● **Potongan Dokumen**:
* * * * *
Dengan didasarkan pada tauladan atau contoh yang diberikan Nabi Muhammad bin Abdullah artinya semua ayat-ayat crucial dibawah ini yang dialami nabi-nabi lain pun tentu kita juga harus bisa membuktikannya.
Karena masyarakat umumnya sulit dan bingung bagaimana cara menjelaskan atau menyampaikan ayat-ayat yang dianggap rumit tersebut, maka banyak sekali ayat-ayat yang hanya diberi katagori sebagai dongeng masa lalu saja. Bahkan ada yang dianggap tidak berbobot untuk disampaikan. Hal ini membuat ayat-ayat tersebut menjadi ayat-ayat yang ‘tidak populer dan terlupakan’.
Marilah, untuk menambah khazanah pemikiran kita cobalah renungkan ayat-ayat dibawah ini, begitu banyak hal yang harus kita ‘pecahkan’ sebelum ajal kita, jika memang Ibu / Bapak menganggap itu perlu.
QS 37:6 “Sesungguhnya Kami telah menghias langit yang terdekat dengan hiasan, yaitu bintang-bintang”.
Tahukah kita dimana langit terdekat itu? Padahal disinilah kelak Allah akan memberikan tanda-tanda menjelang ajal kita tiba.
QS 67:5 Sesungguhnya Kami telah menghiasi langit yang dekat dengan bintang-bintang dan Kami jadikan bintang-bintang itu alat-alat pelempar syaitan, dan Kami sediakan bagi mereka siksa neraka yang menyala-nyala.
Melempar setan dengan batu saja sulit, tapi ayat diatas memfirmankan bahwa mengusir setan cukup dilempar dengan bintang saja. Bintang yang mana, dimana dan bagaimana? Tidak percaya?
QS 12:4 (Ingatlah), ketika Yusuf berkata kepada ayahnya: "Wahai ayahku, sesungguhnya aku bermimpi melihat sebelas bintang, matahari dan bulan; kulihat semuanya sujud kepadaku."
* * * * *
● **Daftar Data**:

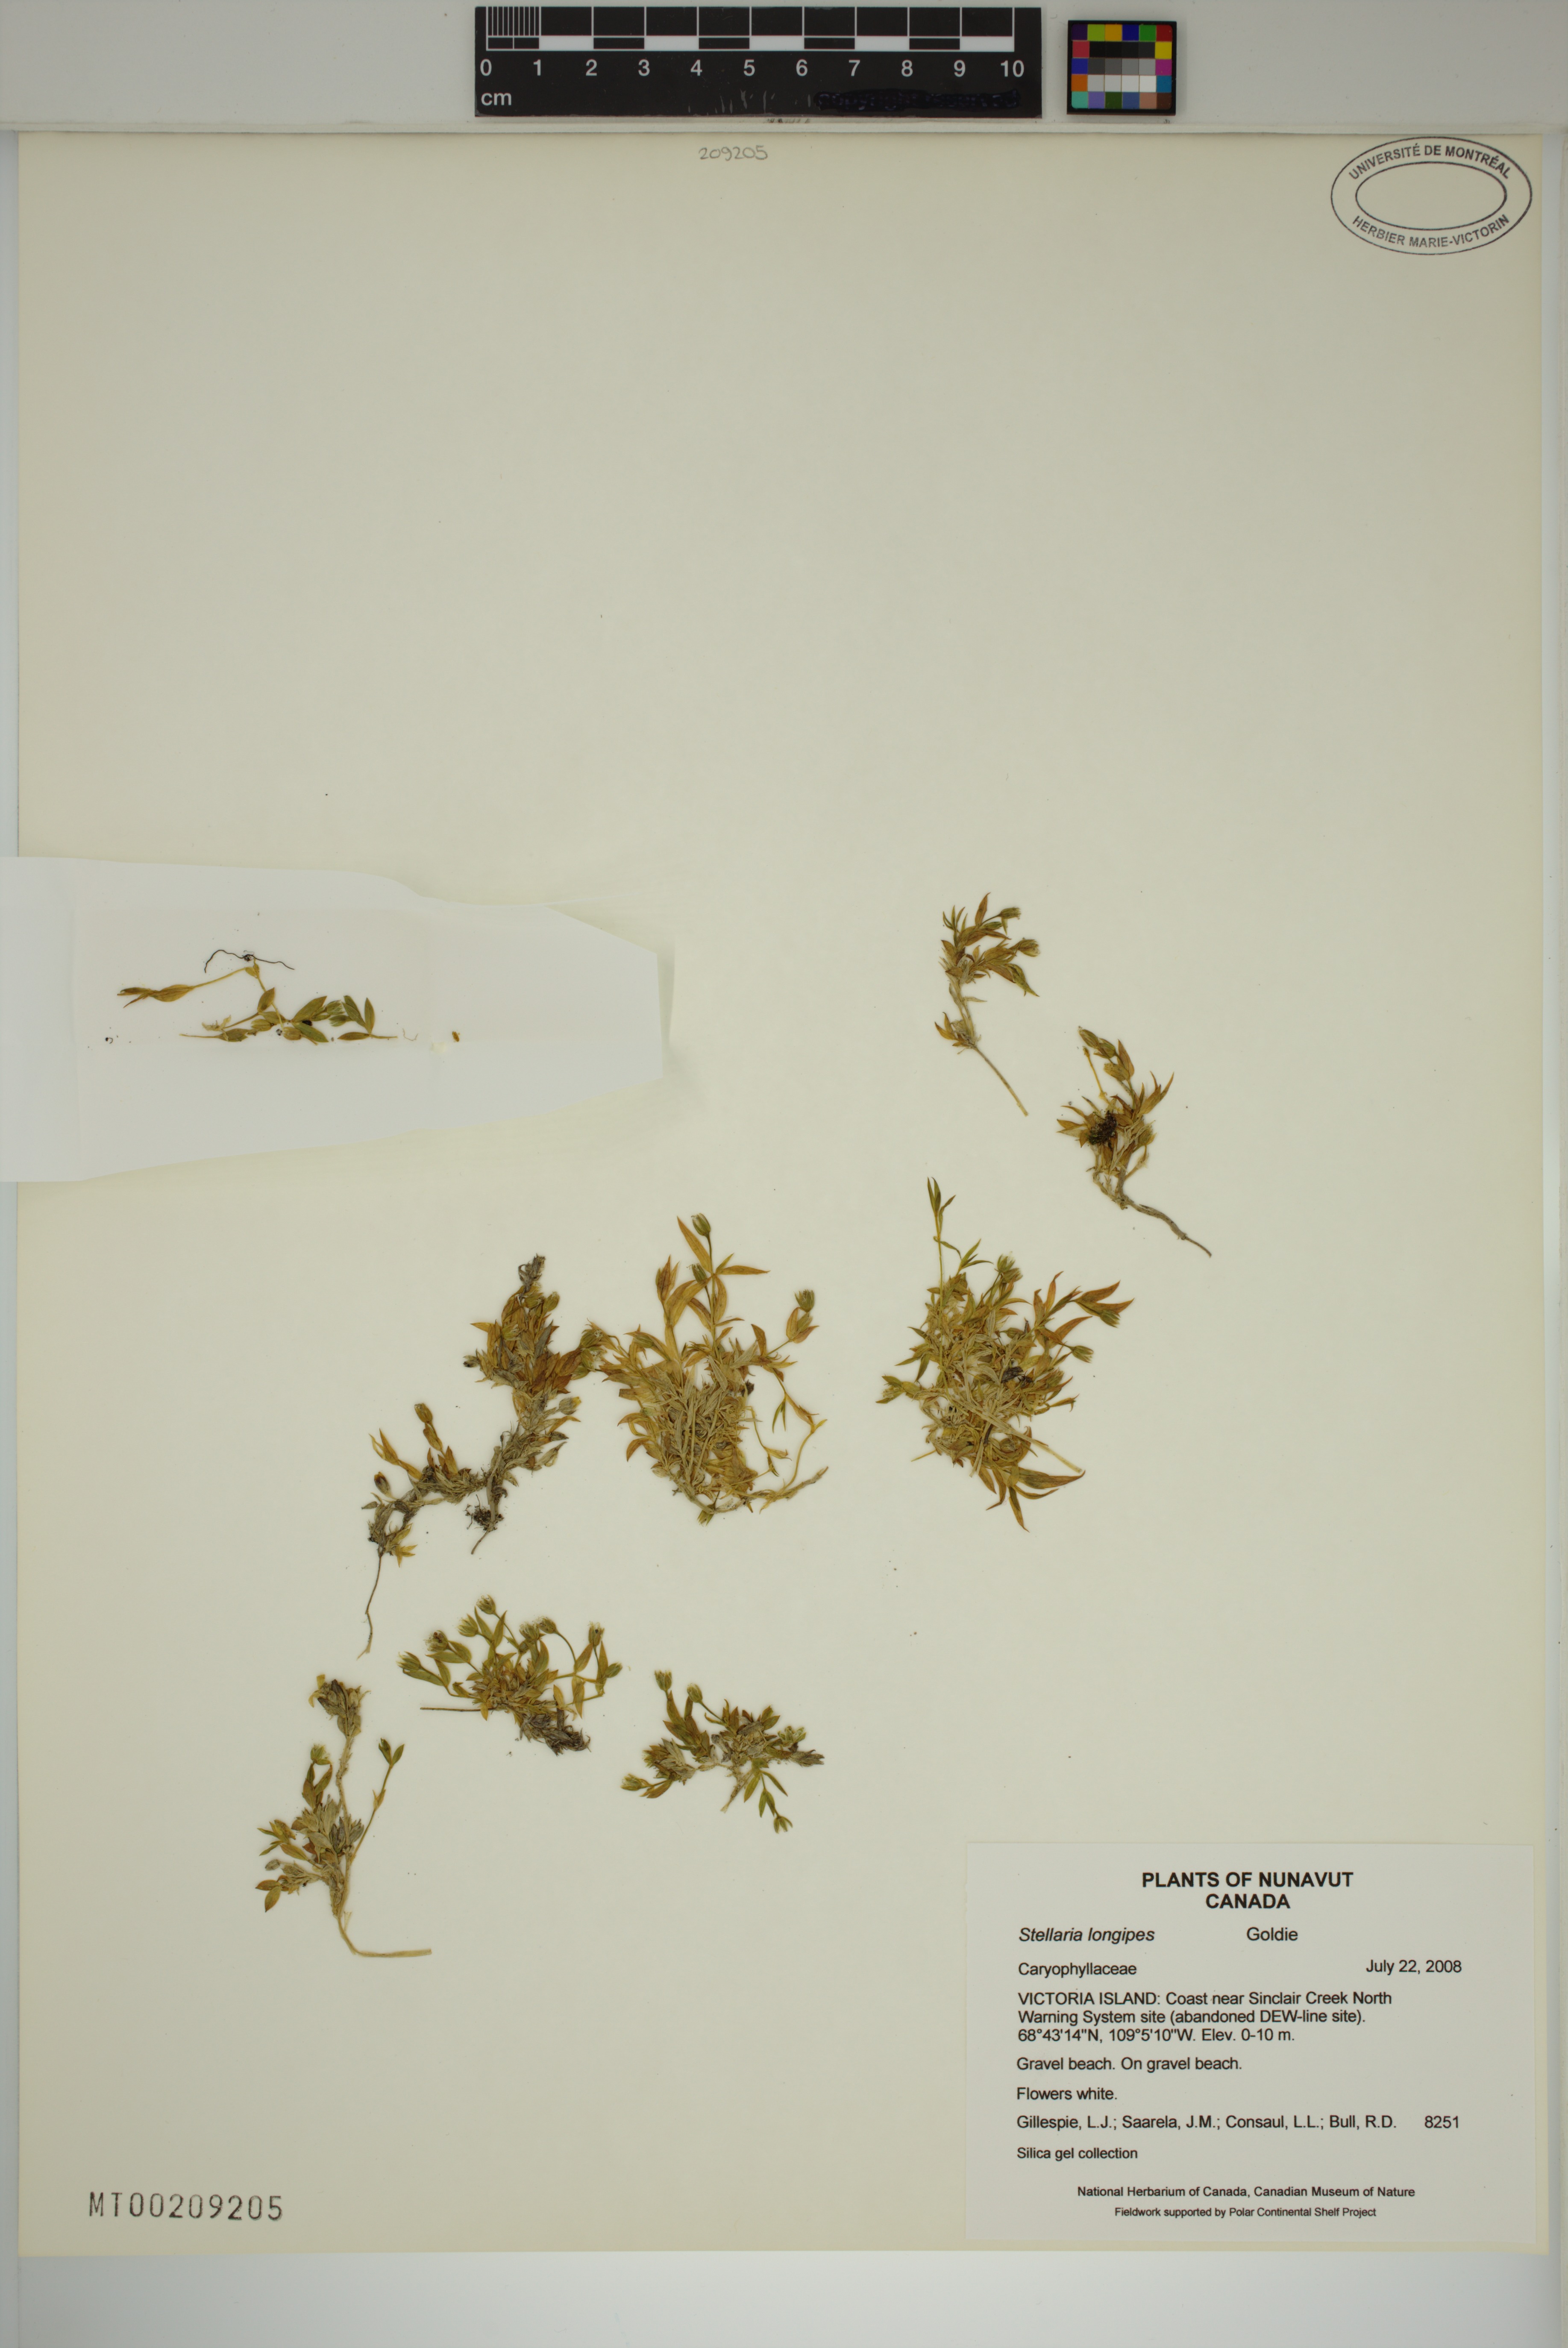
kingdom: Plantae
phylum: Tracheophyta
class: Magnoliopsida
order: Caryophyllales
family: Caryophyllaceae
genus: Stellaria
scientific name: Stellaria longipes
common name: Goldie's starwort
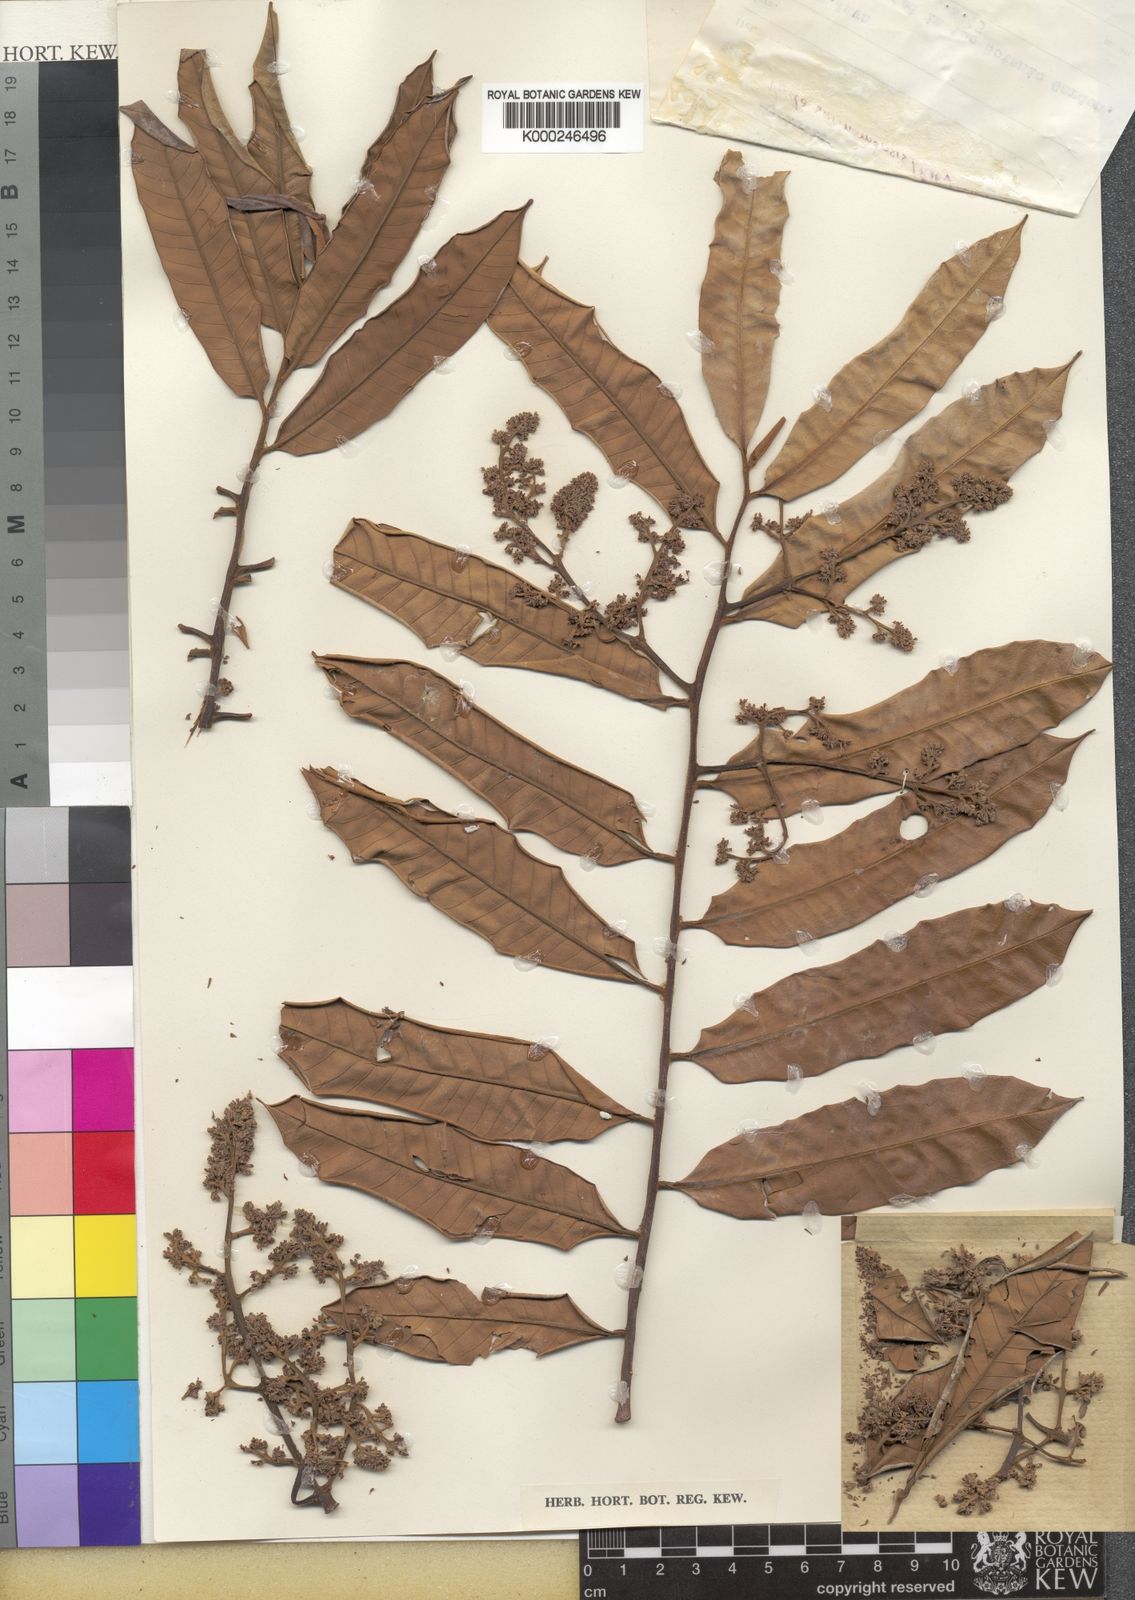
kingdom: Plantae
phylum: Tracheophyta
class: Magnoliopsida
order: Magnoliales
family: Myristicaceae
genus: Virola
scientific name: Virola surinamensis
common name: Baboonwood
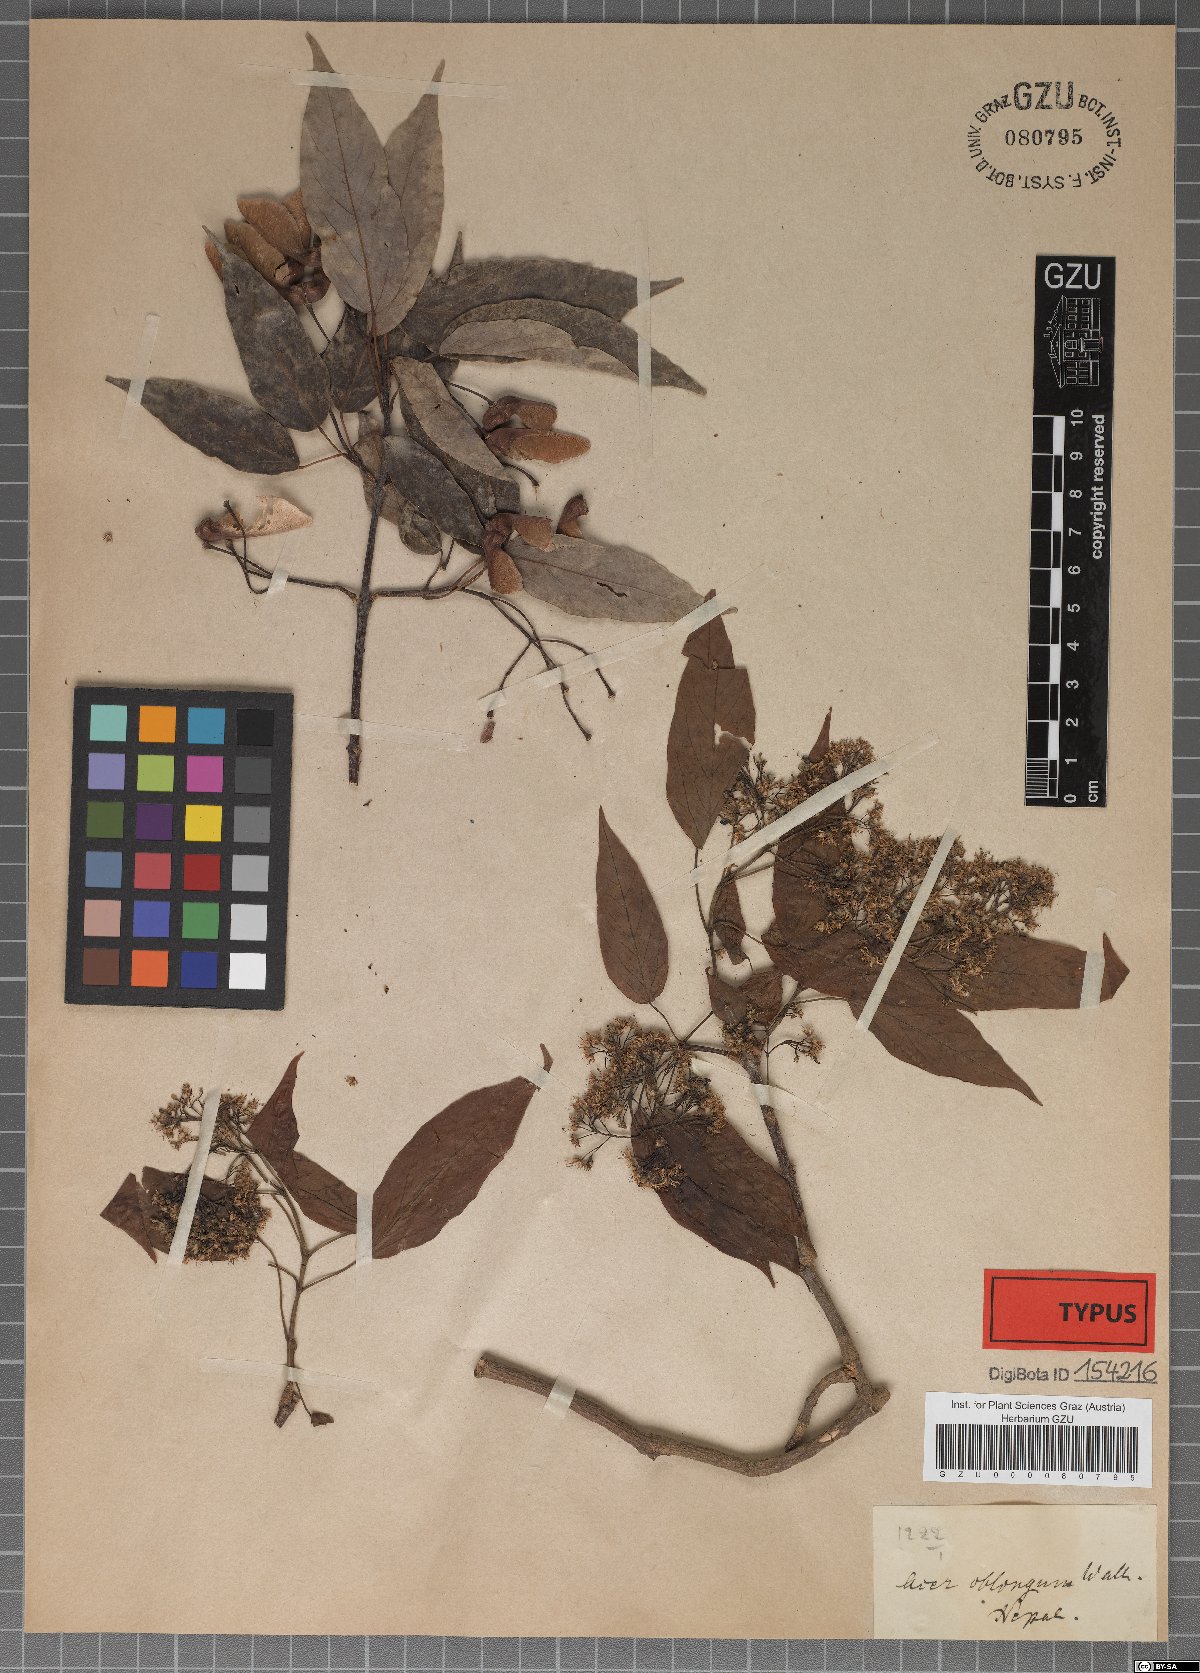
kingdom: Plantae
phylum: Tracheophyta
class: Magnoliopsida
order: Sapindales
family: Sapindaceae
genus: Acer
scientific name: Acer oblongum
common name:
* * * * *
● **Tugas yang Dikerjakan**: Menurut ayat QS 12:4 yang dikutip dalam potongan dokumen, berapa bintang yang dilihat Yusuf dalam mimpinya?

● **Jawaban yang Diharapkan**: Sebelas bintang.